Single by Jontte Valosaari featuring Elastinen

from the album Haastaja
- Released: 9 November 2012
- Recorded: 2012
- Genre: Urban pop
- Length: 3:22
- Label: EMI Finland
- Songwriter(s): Henri Lanz, Will Rappaport, Aleksi Sariola, Kimmo Laiho
- Producer(s): MGI & GoodWill / M-Eazy Music

Jontte Valosaari singles chronology
|  | "Jos mä oisin sun mies" (2012) | "Haastaja" (2013) |

= Jos mä oisin sun mies =

"Jos mä oisin sun mies" is a song by a Finnish pop singer Jontte Valosaari. It is Valosaari's first solo single and the first single release from his debut album Haastaja, released in April 2013. The song features an appearance by rapper Elastinen who is also credited as one of the writers. The single and the accompanying music video, directed by Joonas Pulkkanen, were released on 9 November 2012.

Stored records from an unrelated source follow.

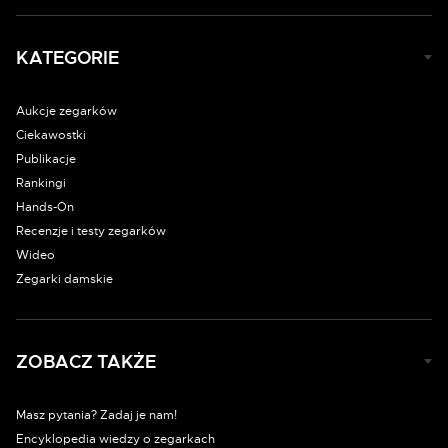
KATEGORIE
Aukcje zegarków
Ciekawostki
Publikacje
Rankingi
Hands-On
Recenzje i testy zegarków
Wideo
Zegarki damskie
ZOBACZ TAKŻE
Masz pytania? Zadaj je nam!
Encyklopedia wiedzy o zegarkach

Even though Valosaari's song is all about women and his musical style has an obvious appeal for them, he has stated that he does not want to get a reputation as a ladies' man or a heartbreaker.

==Chart performance==
"Jos mä oisin sun mies" peaked at number two on the Official Finnish Singles Chart dated 11 January 2013.